Data for processing –
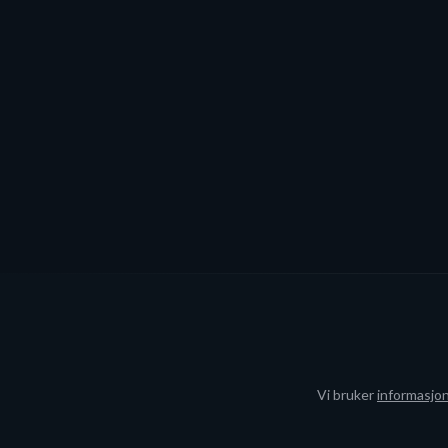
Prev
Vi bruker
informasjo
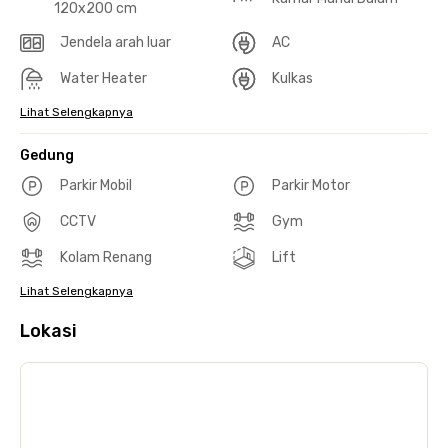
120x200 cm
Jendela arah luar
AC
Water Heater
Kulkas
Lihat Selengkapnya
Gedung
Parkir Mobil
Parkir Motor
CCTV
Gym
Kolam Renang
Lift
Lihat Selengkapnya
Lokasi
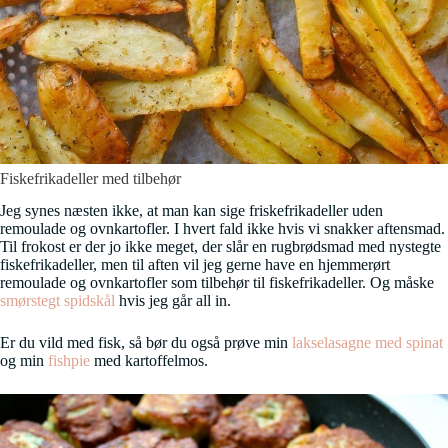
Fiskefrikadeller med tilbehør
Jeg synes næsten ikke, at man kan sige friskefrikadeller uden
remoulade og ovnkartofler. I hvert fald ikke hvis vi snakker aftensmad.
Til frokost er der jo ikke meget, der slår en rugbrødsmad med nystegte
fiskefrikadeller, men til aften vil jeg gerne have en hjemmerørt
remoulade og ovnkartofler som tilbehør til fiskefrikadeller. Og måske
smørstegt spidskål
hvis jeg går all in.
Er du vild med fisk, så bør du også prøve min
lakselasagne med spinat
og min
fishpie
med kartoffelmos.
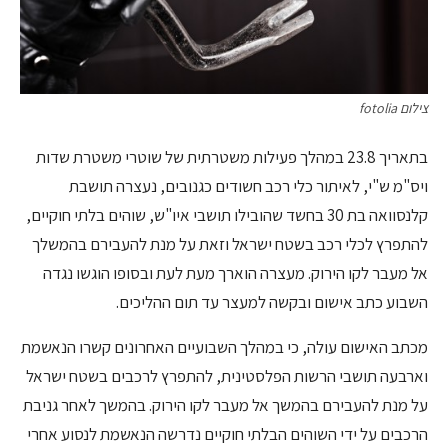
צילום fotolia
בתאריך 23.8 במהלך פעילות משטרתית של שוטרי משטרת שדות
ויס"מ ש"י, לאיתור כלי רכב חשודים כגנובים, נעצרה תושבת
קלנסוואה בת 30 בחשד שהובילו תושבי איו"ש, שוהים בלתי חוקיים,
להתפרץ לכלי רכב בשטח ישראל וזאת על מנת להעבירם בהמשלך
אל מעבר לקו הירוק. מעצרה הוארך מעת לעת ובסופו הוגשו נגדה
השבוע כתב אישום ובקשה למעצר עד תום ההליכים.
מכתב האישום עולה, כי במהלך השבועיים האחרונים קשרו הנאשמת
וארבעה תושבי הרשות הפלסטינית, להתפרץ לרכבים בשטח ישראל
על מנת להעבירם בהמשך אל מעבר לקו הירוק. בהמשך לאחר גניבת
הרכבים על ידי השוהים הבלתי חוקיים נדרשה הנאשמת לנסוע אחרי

Work order –
Whenever the word "מעבר" occurs in a line of the listing above, return that line.

Response area –
אל מעבר לקו הירוק. מעצרה הוארך מעת לעת ובסופו הוגשו נגדה
על מנת להעבירם בהמשך אל מעבר לקו הירוק. בהמשך לאחר גניבת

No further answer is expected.